__TASKS TO CARRY OUT__:
1. Please reproduce the stretch of the tobacco article from "According to the" through "million by 2030.".
2. Summarize the tobacco article in two sentences.
3. List the steps governments can take that the tobacco article says the WHO framework convention sets out.

__SELECTED EXTRACT__:
···
And despite a decline in the number of smokers in many countries, more needs to be done to curb tobacco use to meet the global target of a 30 percent reduction in consumption by 2025.
According to the WHO, one person dies every six seconds due to tobacco—nearly six million people each year. It warns that unless urgent action is taken, the annual toll could rise to eight million by 2030.
WHO says NCDs kill 35 million people annually, of whom 80 percent are in low- and middle-income countries.
The WHO framework convention on tobacco sets out guidelines on steps governments can take, including punitive tax measures; bans on tobacco advertising, promotion and sponsorship; the creation of smoke-free work and public spaces, prominent health warnings on tobacco packages and combatting illicit trade.
The treaty has been signed by 180 countries but implementation "has fallen short of objectives," and the conference urged global cooperation to fully implement it.
The conference called for all countries to have ratified the treaty by 2018, at as well as for at least 30 countries to have adopted plain packaging and at least 100 requiring graphic warnings covering more than 50 percent of cigarette packets.
It also supported an initiative to be voted by parliament in the Australian state of Tasmania Tuesday to ban tobacco sales to all those born this century, to achieve a "tobacco-free generation."
The United Arab Emirates, where the conference took place, is at the forefront of anti-tobacco practices. It bans smoking in enclosed public areas and prohibits tobacco advertising and sponsorship.
It has also introduced graphic warnings on cigarette packs and prohibits the sale of tobacco products to under 18s.
···
__DATA TO EXAMINE__:

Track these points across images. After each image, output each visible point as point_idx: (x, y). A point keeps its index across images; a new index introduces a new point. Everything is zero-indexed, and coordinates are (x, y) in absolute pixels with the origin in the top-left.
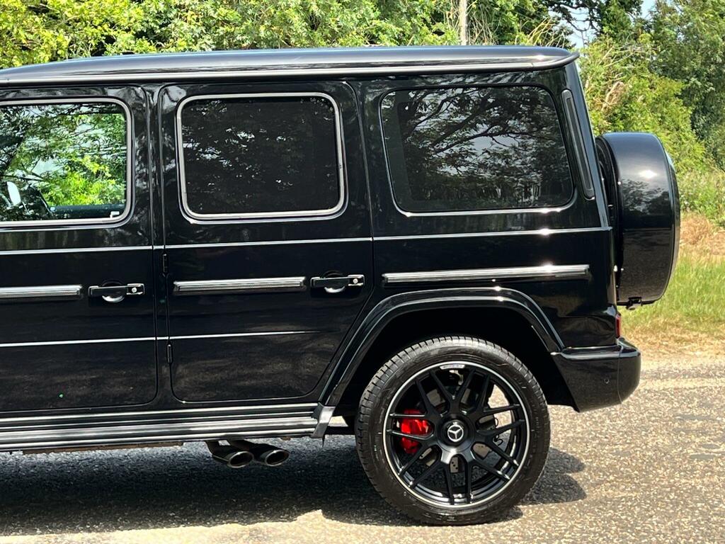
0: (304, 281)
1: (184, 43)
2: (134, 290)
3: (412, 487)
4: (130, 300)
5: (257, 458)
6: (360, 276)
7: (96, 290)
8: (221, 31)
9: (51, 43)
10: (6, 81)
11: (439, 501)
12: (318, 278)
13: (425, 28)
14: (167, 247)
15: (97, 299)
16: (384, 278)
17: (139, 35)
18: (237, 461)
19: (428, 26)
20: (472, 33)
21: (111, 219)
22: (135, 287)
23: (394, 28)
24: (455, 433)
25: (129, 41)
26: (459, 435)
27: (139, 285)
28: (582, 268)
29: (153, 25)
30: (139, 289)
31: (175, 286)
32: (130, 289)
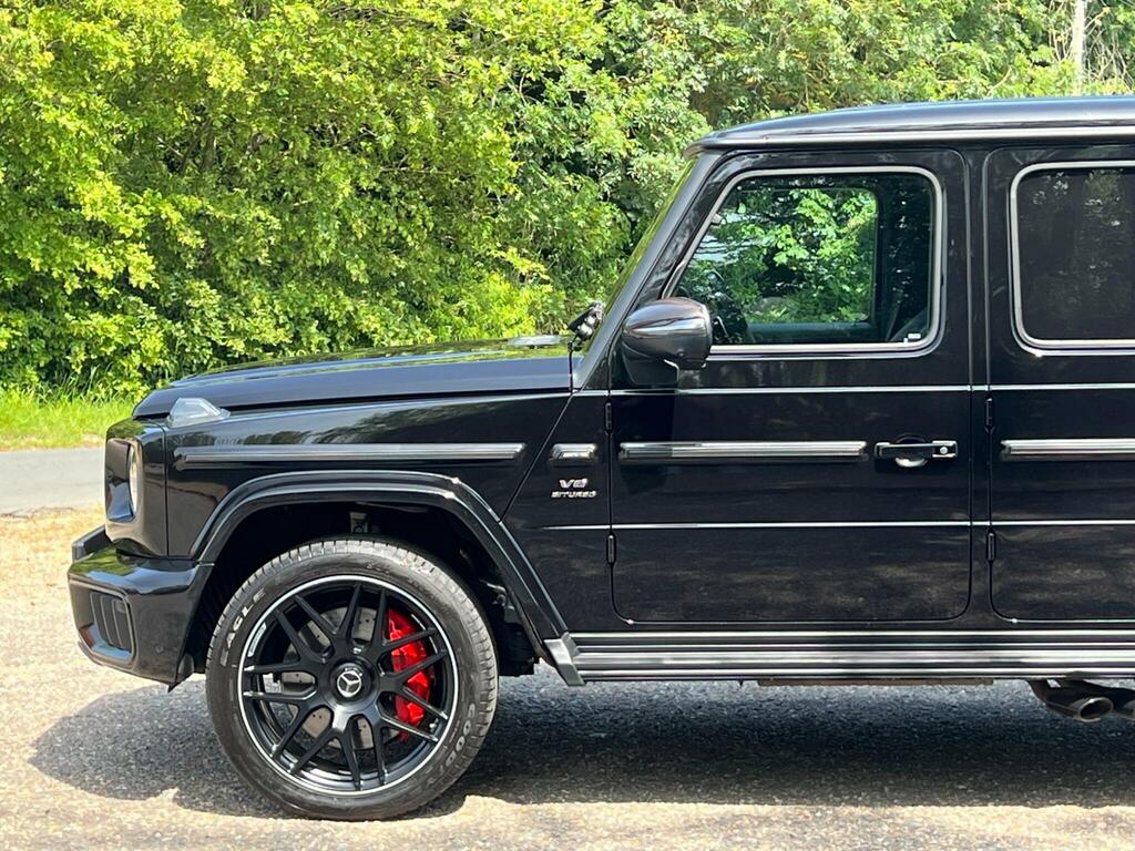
2: (944, 450)
4: (935, 466)
5: (1118, 707)
7: (886, 449)
8: (719, 59)
9: (480, 76)
13: (1022, 56)
14: (994, 388)
15: (886, 464)
17: (596, 66)
18: (1088, 711)
19: (1028, 52)
20: (1093, 61)
21: (906, 344)
22: (945, 448)
23: (985, 56)
25: (585, 75)
27: (951, 443)
29: (615, 50)
30: (950, 450)
31: (1004, 447)
32: (937, 449)
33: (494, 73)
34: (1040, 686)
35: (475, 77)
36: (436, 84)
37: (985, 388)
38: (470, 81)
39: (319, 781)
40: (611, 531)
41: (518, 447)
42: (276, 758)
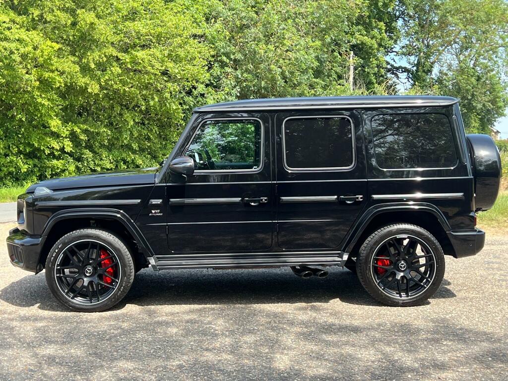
0: (337, 198)
1: (228, 89)
2: (264, 200)
3: (383, 289)
4: (262, 205)
5: (315, 274)
6: (361, 196)
7: (247, 200)
8: (244, 84)
9: (171, 89)
10: (211, 110)
11: (395, 296)
12: (343, 197)
13: (335, 82)
14: (278, 182)
15: (247, 204)
16: (372, 197)
17: (207, 85)
18: (306, 275)
20: (356, 84)
21: (253, 170)
22: (264, 199)
23: (322, 82)
24: (403, 266)
25: (204, 89)
26: (404, 267)
27: (266, 198)
28: (461, 194)
29: (212, 82)
30: (266, 200)
31: (281, 199)
32: (262, 200)
33: (175, 88)
34: (293, 268)
35: (169, 89)
36: (158, 91)
37: (276, 182)
38: (168, 90)
39: (79, 300)
40: (167, 225)
41: (139, 201)
42: (66, 294)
···
__LIST OF SOLUTIONS__:
1.
According to the WHO, one person dies every six seconds due to tobacco—nearly six million people each year. It warns that unless urgent action is taken, the annual toll could rise to eight million by 2030.

2. The WHO warns that tobacco kills nearly six million people a year and that the toll could rise to eight million by 2030 without urgent action. Its framework convention has been signed by 180 countries, but implementation has fallen short, so the conference urged global cooperation and set targets for ratification, plain packaging and graphic warnings.

3.
- Punitive tax measures
- Bans on tobacco advertising, promotion and sponsorship
- The creation of smoke-free work and public spaces
- Prominent health warnings on tobacco packages
- Combatting illicit trade